● **Document passage**
___

Thursday, February 5, 2009



“Feeding Sheep or Amusing Goats?”
by Charles Haddon Spurgeon 1834-1892
An evil is in the professed camp of the Lord, so gross in its impudence, that the most shortsighted can hardly fail to notice it during the past few years. It has developed at an abnormal rate, even for evil. It has worked like leaven until the whole lump ferments. The devil has seldom done a cleverer thing than hinting to the church that part of their mission is to provide entertainment for the people, with a view to winning them.
From speaking out as the Puritans did, the church has gradually toned down her testimony, then winked at and excused the frivolities of the day. Then she tolerated them in her borders. Now she has adopted them under the plea of reaching the masses.
My first contention is that providing amusement for the people is nowhere spoken of in the Scriptures as a function of the church. If it is a Christian work, why did not Christ speak of it? "Go ye into all the world and preach the gospel to every creature" (Mark 16:15). That is clear enough So it would have been if He had added, "and provide amusement for those who do not relish the gospel." No such words, however, are to be found. It did not seem to occur to him.

___

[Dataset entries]
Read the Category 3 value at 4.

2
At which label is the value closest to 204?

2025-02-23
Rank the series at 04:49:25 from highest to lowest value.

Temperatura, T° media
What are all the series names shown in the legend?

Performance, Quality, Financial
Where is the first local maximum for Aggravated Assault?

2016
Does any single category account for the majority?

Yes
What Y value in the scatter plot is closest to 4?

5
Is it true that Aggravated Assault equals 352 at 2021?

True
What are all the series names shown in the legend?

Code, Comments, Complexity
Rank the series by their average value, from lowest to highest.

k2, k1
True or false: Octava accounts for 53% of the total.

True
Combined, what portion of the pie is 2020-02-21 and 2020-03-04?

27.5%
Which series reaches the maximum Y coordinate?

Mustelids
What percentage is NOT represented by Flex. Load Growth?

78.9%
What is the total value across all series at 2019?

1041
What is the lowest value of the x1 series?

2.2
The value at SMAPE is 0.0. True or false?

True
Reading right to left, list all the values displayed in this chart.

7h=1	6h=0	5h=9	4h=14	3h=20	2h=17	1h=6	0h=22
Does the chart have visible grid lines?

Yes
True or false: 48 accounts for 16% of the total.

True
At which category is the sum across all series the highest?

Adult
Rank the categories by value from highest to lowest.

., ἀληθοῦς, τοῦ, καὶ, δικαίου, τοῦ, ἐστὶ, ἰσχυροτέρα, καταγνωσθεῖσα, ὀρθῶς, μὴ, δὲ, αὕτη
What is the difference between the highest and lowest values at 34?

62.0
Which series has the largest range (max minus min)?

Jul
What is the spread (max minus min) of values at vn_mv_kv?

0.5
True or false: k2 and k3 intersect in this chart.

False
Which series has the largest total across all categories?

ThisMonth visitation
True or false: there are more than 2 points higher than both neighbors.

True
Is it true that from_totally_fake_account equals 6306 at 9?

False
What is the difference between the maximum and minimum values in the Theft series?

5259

___

● **Work instructions**
**A.** According to the Spurgeon excerpt, what has the devil seldom done a cleverer thing than?
**B.** Repeat the Spurgeon excerpt from "My first contention" to "occur to him.".
**C.** In the Spurgeon excerpt, which steps describe how the church changed after it stopped speaking out as the Puritans did? List them in order.

● **Response list**
**A.** Hinting to the church that part of their mission is to provide entertainment for the people, with a view to winning them.

**B.**
My first contention is that providing amusement for the people is nowhere spoken of in the Scriptures as a function of the church. If it is a Christian work, why did not Christ speak of it? "Go ye into all the world and preach the gospel to every creature" (Mark 16:15). That is clear enough So it would have been if He had added, "and provide amusement for those who do not relish the gospel." No such words, however, are to be found. It did not seem to occur to him.

**C.**
1. Gradually toned down her testimony
2. Winked at and excused the frivolities of the day
3. Tolerated them in her borders
4. Adopted them under the plea of reaching the masses